The work of Steve Blank and Eric Ries have been a help to us in this area. If you're interested here are a couple of resources:
From the perspective of what I refer to as innovation methodology, I try to focus product and service designers on solving a problem for their potential customers. As applied to your HR centric product, I would encourage you to talk with people in that audience about what makes their job hard and what makes it easy. To the extent you solve their problems for them your product will be considered innovative. Next deconstruct those people in to various groups who are part of the process, and ask each of them the same questions related to problems which can be solved. HR might be deconstructed into groups of Recruiters, Hiring managers, Compensation managers (people who create the packages to bring in top talent), Staff managers, and HR generalists who usually support the staff managers.
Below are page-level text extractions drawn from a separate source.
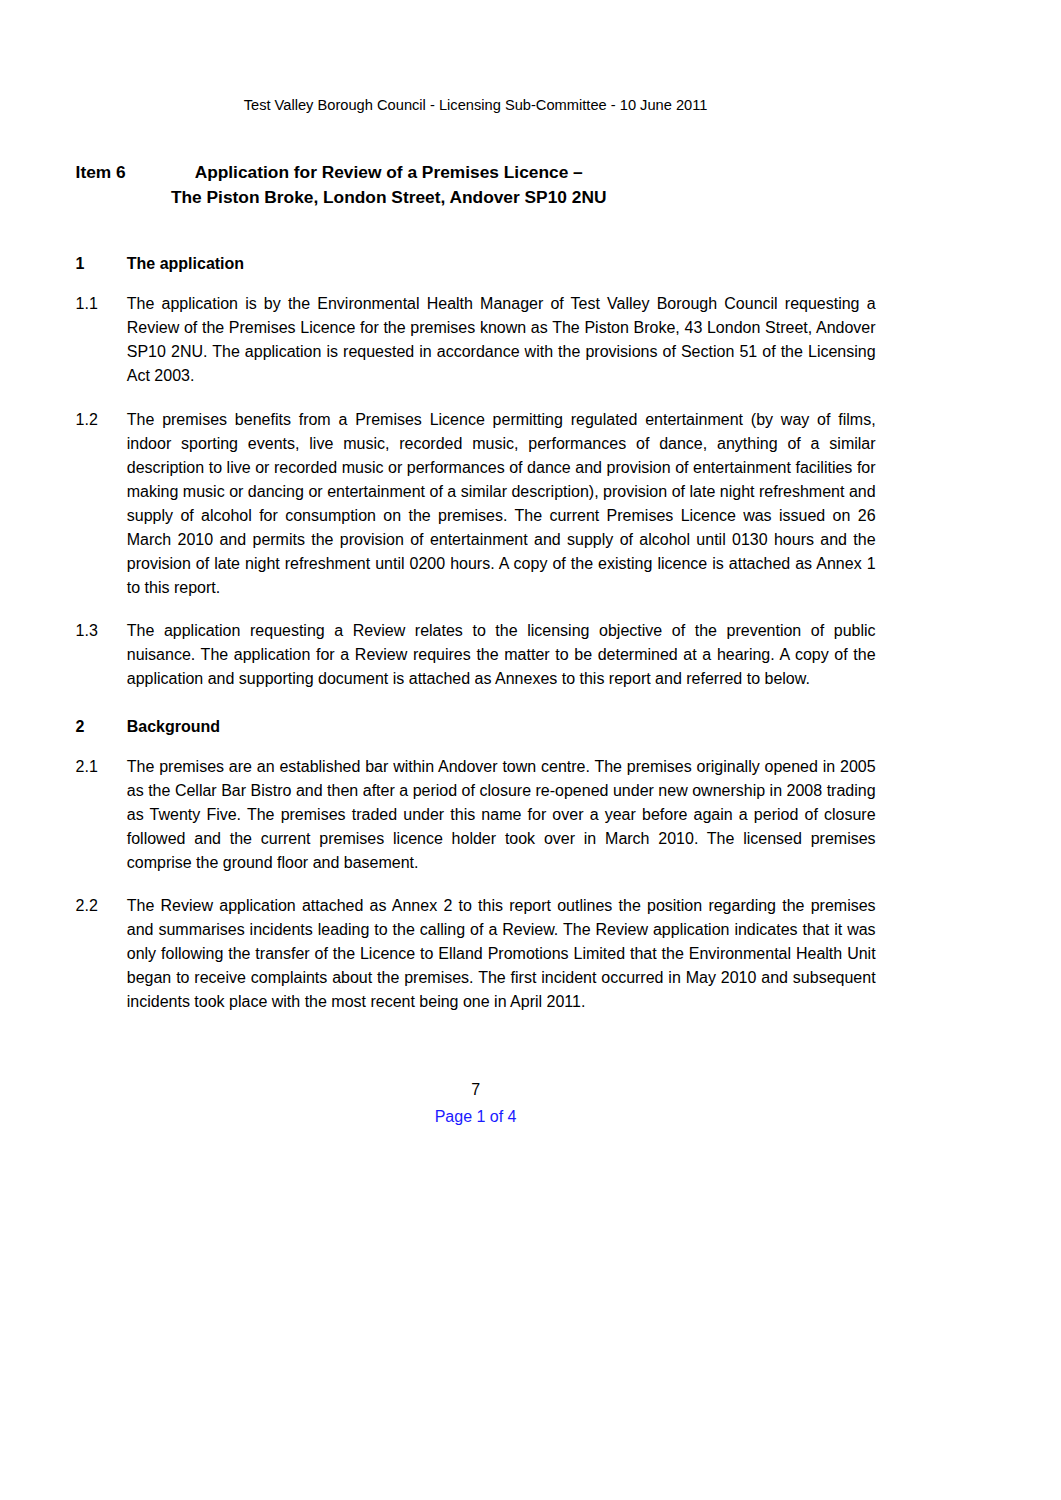Test Valley Borough Council - Licensing Sub-Committee - 10 June 2011
Item 6 Application for Review of a Premises Licence –
The Piston Broke, London Street, Andover SP10 2NU
1 The application
1.1
The application is by the Environmental Health Manager of Test Valley Borough Council requesting a Review of the Premises Licence for the premises known as The Piston Broke, 43 London Street, Andover SP10 2NU. The application is requested in accordance with the provisions of Section 51 of the Licensing Act 2003.
1.2
The premises benefits from a Premises Licence permitting regulated entertainment (by way of films, indoor sporting events, live music, recorded music, performances of dance, anything of a similar description to live or recorded music or performances of dance and provision of entertainment facilities for making music or dancing or entertainment of a similar description), provision of late night refreshment and supply of alcohol for consumption on the premises. The current Premises Licence was issued on 26 March 2010 and permits the provision of entertainment and supply of alcohol until 0130 hours and the provision of late night refreshment until 0200 hours. A copy of the existing licence is attached as Annex 1 to this report.
1.3
The application requesting a Review relates to the licensing objective of the prevention of public nuisance. The application for a Review requires the matter to be determined at a hearing. A copy of the application and supporting document is attached as Annexes to this report and referred to below.
2 Background
2.1
The premises are an established bar within Andover town centre. The premises originally opened in 2005 as the Cellar Bar Bistro and then after a period of closure re-opened under new ownership in 2008 trading as Twenty Five. The premises traded under this name for over a year before again a period of closure followed and the current premises licence holder took over in March 2010. The licensed premises comprise the ground floor and basement.
2.2
The Review application attached as Annex 2 to this report outlines the position regarding the premises and summarises incidents leading to the calling of a Review. The Review application indicates that it was only following the transfer of the Licence to Elland Promotions Limited that the Environmental Health Unit began to receive complaints about the premises. The first incident occurred in May 2010 and subsequent incidents took place with the most recent being one in April 2011.
7
Page 1 of 4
Each will likely give you a different perspective on the topic and potential to create a tool to solve their problems.
I want to credit Hans for stating this (somewhat differently), but it is important to recognize that people will almost always give you an answer that is not insulting or hurtful, so you will often get answers biased toward your product being good as it is. I would suggest you focus on watching them react (video if they will allow it). You will often see a "sour" face followed up by a verbal compliment. Most people don't even realize they are not being 100% accurate to how they really felt, so just know the human decency bias exists.
(again +1 to Hans) Always put something in their hands to touch, even if it is just a mock up with pictures of buttons rather than something that works. Prototypes are critical and you should only test one or two features at a time. Tell the viewers what to ignore. (i.e. "This is not the real case we will use for our widget, so I am interested in seeing how you might use this menu during your daily task of _ _."
Just as another common pitfall, don't ask for input on how to make something innovative. Almost as a universal rule, people giving feedback can not provide answers that our outside their current world view. As such, they have a hard time envisioning a world after a disruptive innovation. Imagine asking people to imagine a world with the iPhone back when our cell phones were the size and shape of a typical masonry brick. Again what they are great experts on is the tasks they do during their daily lives, and the problems the might be having. Your task is to make the innovative tools that will help them with those problems.
I would like to say all the answers here are insightful. From a product point of view when vetting and creating an idea, ensure that you do "Voice of the Customer". That means that you have clearly defined who your target audience is. A great book that I read recently on Design Thinking takes you through tools that can be used to capture the Voice of the Customer and turn it into data to help to validate your idea.
Read The Lean Startup, period. It's all about validation and experimentation through building minimal viable products while spending the least amount of time and money.